For the third year in a row, the School of Inquiry and Life Sciences in Asheville ranks as the best high school in the area, according to “U.S. News and World Report.”
“That is huge, and it takes a village,” said SILSA principal Nicole Cush. “Without the assistance of an amazing counselor, social worker and staff, I wouldn’t be able to say this is possible. It takes a village, but the SILSA family makes it happen.”
The report ranks SILSA as 25th in North Carolina. And when compared to nearly 18,000 high schools nationwide, SILSA finishes within the top 1%.
“U.S. News” identifies schools that best serve all students and assesses how prepared they are for college-level work. Selection is based on student performance for state-required tests and Advanced Placement course completion, as well as its four-year cohort graduation rate.
This past year, 92% of SILSA students took at least one AP Exam. And the class of 2020’s graduation rate, which is the last to be officially released from the state, was 98%.

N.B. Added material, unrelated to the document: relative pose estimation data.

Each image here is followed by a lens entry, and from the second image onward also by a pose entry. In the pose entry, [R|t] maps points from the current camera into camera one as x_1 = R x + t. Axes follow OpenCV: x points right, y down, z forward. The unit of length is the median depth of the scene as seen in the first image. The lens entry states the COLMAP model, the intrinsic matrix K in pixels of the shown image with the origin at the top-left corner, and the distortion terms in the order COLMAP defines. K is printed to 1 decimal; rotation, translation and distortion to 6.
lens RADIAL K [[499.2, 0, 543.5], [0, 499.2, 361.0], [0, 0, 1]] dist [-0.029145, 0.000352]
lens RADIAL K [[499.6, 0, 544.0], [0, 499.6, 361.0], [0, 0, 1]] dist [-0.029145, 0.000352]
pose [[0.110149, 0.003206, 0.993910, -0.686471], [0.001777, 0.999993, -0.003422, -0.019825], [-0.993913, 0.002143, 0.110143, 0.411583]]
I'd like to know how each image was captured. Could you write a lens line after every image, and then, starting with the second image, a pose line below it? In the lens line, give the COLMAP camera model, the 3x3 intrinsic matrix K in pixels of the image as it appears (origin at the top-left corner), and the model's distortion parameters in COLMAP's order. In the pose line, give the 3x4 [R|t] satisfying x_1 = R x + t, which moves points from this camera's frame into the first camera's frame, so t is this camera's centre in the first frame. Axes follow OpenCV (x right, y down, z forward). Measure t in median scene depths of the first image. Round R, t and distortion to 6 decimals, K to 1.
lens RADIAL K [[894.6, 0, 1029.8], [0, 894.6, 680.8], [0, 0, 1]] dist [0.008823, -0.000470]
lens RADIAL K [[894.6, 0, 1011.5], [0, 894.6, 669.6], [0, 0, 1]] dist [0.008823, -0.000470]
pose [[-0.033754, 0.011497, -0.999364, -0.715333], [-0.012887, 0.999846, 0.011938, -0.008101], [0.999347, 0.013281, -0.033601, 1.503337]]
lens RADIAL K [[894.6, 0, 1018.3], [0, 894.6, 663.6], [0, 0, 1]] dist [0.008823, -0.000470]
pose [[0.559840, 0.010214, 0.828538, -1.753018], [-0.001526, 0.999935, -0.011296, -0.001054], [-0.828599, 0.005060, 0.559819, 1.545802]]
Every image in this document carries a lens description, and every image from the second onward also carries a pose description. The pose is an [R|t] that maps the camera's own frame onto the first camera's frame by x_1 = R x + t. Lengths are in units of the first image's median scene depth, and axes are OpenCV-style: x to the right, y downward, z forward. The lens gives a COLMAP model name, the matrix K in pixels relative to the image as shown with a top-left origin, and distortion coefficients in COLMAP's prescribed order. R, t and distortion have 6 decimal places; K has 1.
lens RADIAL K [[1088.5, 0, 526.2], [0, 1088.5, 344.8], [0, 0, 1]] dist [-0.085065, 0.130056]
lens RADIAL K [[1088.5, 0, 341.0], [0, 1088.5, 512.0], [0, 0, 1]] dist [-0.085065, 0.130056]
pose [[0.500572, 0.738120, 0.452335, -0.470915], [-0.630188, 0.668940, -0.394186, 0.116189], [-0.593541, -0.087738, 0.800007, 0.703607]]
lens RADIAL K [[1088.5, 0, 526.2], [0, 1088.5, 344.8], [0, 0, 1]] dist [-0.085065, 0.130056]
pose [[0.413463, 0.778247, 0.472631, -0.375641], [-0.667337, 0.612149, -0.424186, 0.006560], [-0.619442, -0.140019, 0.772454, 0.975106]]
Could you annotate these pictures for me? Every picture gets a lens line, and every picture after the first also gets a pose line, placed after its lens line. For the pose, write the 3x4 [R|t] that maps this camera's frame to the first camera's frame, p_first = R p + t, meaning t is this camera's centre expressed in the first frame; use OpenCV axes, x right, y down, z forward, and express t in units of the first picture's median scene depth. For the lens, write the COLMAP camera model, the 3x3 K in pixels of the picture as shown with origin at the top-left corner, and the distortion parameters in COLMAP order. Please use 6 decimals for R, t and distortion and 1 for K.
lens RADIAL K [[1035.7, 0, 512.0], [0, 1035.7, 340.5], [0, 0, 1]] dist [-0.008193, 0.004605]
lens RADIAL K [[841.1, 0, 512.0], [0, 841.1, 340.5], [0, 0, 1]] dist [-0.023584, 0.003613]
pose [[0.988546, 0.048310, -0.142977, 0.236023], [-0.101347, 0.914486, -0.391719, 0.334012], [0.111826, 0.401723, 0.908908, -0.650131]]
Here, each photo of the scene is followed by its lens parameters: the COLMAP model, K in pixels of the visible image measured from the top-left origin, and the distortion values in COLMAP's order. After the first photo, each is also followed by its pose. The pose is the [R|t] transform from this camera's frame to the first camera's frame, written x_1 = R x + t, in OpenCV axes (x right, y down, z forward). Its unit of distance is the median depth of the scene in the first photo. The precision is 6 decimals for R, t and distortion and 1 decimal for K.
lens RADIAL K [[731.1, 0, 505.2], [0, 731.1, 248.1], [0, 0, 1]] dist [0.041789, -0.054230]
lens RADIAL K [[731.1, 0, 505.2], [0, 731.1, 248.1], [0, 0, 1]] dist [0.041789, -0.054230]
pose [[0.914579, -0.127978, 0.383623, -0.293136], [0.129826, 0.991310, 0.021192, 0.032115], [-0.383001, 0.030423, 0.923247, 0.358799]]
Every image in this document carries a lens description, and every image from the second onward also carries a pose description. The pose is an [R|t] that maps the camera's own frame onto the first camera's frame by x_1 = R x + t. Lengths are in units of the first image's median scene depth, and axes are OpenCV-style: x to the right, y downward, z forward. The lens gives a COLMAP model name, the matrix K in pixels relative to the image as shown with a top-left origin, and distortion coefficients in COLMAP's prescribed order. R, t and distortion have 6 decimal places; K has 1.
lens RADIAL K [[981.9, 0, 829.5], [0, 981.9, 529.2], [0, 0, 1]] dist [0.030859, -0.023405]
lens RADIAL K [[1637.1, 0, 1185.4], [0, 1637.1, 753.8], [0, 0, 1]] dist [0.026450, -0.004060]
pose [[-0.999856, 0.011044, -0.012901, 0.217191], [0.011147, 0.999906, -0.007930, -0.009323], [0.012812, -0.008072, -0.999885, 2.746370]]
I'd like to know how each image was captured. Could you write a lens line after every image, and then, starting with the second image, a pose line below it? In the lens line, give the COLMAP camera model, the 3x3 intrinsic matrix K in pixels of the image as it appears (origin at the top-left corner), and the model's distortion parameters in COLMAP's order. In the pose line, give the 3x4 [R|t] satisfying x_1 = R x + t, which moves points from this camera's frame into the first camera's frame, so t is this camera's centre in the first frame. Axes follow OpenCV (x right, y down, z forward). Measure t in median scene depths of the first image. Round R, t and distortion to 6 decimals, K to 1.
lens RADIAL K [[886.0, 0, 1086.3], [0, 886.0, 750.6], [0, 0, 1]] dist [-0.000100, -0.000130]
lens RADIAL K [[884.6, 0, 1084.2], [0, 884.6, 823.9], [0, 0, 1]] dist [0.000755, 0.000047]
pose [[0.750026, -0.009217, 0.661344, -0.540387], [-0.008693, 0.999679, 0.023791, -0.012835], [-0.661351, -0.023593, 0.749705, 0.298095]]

Cush says the students are what she loves best about her school. “I can see their greatness, and that’s what’s just so exciting,” said Cush. “When you look at my past student body president, he’s going to Yale. We also have students going straight into the workforce, some that have started their own business as well as others that have additional plans to accomplish their dreams. Regardless of what their next step is, I know it will be exciting to watch.”
In addition to celebrating her students and staff, congratulations are also due to Cush, who was recently unanimously approved to serve on the North Carolina Public School Forum Advisory Board.
She was nominated by N.C. State Representative Graig Meyer. The pair met through the success of SILSA’s Racial Equity Ambassador Program.
Made up of dynamic leaders from the education, media, legal, medical and business sectors, the Advisory Board brings professionals from across the state together to provide nonpartisan, evidence-based research, policy analysis and innovative programs to support public education throughout N.C.
“My hope is that I will be a voice of change,” said Cush. “It’s exciting to make these connections and have the influence to really ensure teacher voices are heard at the state level.”
Cush is the only educational professional from WNC to serve on the board. She will hold her position for the next two years.